- [Data entries]:
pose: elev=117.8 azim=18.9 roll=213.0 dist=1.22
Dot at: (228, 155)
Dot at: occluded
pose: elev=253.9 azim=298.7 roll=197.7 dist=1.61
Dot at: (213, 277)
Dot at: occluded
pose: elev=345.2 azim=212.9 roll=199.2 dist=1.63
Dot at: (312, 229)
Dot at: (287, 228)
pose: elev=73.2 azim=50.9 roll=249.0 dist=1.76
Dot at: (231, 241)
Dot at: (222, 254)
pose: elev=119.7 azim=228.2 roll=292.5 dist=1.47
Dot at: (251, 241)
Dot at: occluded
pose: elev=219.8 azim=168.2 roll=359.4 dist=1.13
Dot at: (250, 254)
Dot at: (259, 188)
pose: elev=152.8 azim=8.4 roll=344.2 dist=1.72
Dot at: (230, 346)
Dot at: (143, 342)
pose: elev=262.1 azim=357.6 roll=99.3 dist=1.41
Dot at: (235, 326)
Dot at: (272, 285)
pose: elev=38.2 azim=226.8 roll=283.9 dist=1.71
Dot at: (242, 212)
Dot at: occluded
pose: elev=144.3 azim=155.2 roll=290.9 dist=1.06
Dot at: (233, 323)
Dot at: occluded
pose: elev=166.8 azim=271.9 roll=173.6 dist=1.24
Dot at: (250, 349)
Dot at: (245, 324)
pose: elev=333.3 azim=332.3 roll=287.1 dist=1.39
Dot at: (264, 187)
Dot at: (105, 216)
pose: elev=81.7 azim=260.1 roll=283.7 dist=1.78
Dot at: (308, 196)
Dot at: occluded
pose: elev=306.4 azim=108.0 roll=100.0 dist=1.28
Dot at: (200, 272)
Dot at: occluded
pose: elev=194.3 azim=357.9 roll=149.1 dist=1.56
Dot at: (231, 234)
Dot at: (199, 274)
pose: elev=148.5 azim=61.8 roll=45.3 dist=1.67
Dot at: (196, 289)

- [Directive]: Copy out the items above, starting at the line that contains "pose: elev=38.2 azim=226.8" and running through the end of the items, with both ends included. Output only those lines, unchanged.

- [The reply]:
pose: elev=38.2 azim=226.8 roll=283.9 dist=1.71
Dot at: (242, 212)
Dot at: occluded
pose: elev=144.3 azim=155.2 roll=290.9 dist=1.06
Dot at: (233, 323)
Dot at: occluded
pose: elev=166.8 azim=271.9 roll=173.6 dist=1.24
Dot at: (250, 349)
Dot at: (245, 324)
pose: elev=333.3 azim=332.3 roll=287.1 dist=1.39
Dot at: (264, 187)
Dot at: (105, 216)
pose: elev=81.7 azim=260.1 roll=283.7 dist=1.78
Dot at: (308, 196)
Dot at: occluded
pose: elev=306.4 azim=108.0 roll=100.0 dist=1.28
Dot at: (200, 272)
Dot at: occluded
pose: elev=194.3 azim=357.9 roll=149.1 dist=1.56
Dot at: (231, 234)
Dot at: (199, 274)
pose: elev=148.5 azim=61.8 roll=45.3 dist=1.67
Dot at: (196, 289)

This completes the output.